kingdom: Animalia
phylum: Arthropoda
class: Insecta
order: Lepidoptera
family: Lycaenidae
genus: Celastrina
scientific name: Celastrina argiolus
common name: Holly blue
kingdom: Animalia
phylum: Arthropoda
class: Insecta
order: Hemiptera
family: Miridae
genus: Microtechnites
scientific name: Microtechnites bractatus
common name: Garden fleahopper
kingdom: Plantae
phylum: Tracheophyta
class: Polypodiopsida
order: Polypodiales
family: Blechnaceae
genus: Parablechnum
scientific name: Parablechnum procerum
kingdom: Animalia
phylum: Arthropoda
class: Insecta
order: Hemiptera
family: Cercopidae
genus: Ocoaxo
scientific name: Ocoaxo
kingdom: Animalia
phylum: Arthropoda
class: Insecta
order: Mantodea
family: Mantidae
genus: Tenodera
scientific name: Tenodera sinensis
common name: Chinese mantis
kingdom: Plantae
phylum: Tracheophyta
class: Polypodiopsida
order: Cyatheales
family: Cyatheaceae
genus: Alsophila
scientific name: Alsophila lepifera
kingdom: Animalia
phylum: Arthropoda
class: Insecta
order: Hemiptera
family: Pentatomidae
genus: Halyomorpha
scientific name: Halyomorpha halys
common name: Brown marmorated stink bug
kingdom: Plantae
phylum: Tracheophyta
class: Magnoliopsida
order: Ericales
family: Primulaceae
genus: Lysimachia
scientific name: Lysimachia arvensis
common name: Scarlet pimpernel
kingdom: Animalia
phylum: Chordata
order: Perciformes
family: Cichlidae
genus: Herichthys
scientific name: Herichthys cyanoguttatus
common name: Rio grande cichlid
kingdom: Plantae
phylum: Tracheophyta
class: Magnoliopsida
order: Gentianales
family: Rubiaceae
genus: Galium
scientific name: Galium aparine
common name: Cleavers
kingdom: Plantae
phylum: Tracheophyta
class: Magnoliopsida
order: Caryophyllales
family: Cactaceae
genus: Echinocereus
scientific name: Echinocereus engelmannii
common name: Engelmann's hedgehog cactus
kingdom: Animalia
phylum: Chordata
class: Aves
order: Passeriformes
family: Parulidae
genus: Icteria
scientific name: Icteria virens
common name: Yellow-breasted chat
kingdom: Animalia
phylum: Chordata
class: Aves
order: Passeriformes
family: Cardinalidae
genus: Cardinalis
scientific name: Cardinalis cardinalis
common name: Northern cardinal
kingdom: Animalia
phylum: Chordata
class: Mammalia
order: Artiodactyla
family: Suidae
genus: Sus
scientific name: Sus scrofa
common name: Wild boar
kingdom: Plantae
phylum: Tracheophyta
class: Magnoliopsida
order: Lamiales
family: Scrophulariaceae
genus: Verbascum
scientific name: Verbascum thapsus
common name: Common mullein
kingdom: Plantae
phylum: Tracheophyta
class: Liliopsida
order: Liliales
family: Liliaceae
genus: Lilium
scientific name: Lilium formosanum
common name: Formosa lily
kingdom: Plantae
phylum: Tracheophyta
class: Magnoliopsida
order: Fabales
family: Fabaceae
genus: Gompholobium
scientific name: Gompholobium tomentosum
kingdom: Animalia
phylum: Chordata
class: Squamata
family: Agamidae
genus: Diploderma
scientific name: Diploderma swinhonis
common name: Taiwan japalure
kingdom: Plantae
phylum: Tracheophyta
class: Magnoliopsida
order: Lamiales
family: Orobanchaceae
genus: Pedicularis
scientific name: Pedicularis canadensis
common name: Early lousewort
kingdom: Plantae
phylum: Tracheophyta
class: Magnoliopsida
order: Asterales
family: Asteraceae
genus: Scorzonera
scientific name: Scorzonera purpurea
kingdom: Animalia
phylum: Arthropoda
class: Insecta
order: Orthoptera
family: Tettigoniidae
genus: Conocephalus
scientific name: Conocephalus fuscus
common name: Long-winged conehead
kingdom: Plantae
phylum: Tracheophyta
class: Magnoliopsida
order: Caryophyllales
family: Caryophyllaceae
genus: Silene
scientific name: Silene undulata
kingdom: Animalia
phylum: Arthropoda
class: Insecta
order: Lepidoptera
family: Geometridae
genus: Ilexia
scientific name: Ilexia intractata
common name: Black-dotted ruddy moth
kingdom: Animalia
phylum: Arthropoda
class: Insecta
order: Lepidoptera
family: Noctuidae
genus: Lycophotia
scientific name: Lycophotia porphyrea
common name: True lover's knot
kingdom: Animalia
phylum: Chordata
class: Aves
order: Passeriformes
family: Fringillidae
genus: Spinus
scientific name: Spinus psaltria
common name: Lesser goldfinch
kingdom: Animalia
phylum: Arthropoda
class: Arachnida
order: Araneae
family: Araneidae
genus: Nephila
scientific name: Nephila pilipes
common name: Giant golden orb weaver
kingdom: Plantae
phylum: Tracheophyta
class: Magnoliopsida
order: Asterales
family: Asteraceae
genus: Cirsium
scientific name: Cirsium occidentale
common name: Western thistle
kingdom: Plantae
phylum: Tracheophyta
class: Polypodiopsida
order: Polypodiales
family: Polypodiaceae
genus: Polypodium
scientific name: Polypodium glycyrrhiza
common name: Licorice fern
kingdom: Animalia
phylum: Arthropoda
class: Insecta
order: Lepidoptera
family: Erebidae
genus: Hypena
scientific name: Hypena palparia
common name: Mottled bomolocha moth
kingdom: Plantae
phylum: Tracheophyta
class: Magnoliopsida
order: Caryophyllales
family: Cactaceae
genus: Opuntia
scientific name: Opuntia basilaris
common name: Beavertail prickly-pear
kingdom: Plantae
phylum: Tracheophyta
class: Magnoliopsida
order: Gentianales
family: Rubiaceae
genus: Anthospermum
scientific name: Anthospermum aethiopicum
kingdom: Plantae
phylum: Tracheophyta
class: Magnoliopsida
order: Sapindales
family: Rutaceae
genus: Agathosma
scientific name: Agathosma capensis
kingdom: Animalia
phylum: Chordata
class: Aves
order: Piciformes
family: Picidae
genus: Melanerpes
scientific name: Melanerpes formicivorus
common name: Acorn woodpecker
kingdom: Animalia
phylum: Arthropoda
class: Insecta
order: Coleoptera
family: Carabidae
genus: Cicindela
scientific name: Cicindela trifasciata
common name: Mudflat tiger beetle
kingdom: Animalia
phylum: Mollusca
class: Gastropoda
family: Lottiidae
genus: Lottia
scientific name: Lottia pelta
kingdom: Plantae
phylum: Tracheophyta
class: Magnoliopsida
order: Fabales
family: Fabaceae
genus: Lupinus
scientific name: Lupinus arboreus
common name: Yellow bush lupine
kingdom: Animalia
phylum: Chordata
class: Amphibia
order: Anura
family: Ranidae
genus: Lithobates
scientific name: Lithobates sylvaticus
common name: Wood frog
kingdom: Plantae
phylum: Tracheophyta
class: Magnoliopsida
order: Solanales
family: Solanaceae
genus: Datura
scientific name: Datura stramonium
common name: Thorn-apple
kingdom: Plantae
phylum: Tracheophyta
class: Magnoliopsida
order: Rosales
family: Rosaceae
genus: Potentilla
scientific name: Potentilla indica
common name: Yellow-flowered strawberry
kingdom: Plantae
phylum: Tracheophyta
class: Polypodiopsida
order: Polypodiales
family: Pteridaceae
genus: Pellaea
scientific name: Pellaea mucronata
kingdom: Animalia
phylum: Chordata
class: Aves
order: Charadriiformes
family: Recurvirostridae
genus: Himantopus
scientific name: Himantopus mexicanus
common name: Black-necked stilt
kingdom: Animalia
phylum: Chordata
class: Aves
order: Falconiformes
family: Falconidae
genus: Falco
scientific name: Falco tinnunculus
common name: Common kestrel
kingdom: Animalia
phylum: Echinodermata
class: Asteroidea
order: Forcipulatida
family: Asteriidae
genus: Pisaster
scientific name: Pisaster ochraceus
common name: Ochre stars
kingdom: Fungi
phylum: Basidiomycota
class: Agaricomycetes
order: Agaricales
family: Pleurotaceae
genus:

» **Written request**: Reproduce the lines starting with the one containing "family: Polypodiaceae" and going on through the one containing "genus: Lupinus", renaming "common name" to "vernacular name" wherever it occurs and leaving everything else unchanged.

» **Answer to the exercise**:
family: Polypodiaceae
genus: Polypodium
scientific name: Polypodium glycyrrhiza
vernacular name: Licorice fern
kingdom: Animalia
phylum: Arthropoda
class: Insecta
order: Lepidoptera
family: Erebidae
genus: Hypena
scientific name: Hypena palparia
vernacular name: Mottled bomolocha moth
kingdom: Plantae
phylum: Tracheophyta
class: Magnoliopsida
order: Caryophyllales
family: Cactaceae
genus: Opuntia
scientific name: Opuntia basilaris
vernacular name: Beavertail prickly-pear
kingdom: Plantae
phylum: Tracheophyta
class: Magnoliopsida
order: Gentianales
family: Rubiaceae
genus: Anthospermum
scientific name: Anthospermum aethiopicum
kingdom: Plantae
phylum: Tracheophyta
class: Magnoliopsida
order: Sapindales
family: Rutaceae
genus: Agathosma
scientific name: Agathosma capensis
kingdom: Animalia
phylum: Chordata
class: Aves
order: Piciformes
family: Picidae
genus: Melanerpes
scientific name: Melanerpes formicivorus
vernacular name: Acorn woodpecker
kingdom: Animalia
phylum: Arthropoda
class: Insecta
order: Coleoptera
family: Carabidae
genus: Cicindela
scientific name: Cicindela trifasciata
vernacular name: Mudflat tiger beetle
kingdom: Animalia
phylum: Mollusca
class: Gastropoda
family: Lottiidae
genus: Lottia
scientific name: Lottia pelta
kingdom: Plantae
phylum: Tracheophyta
class: Magnoliopsida
order: Fabales
family: Fabaceae
genus: Lupinus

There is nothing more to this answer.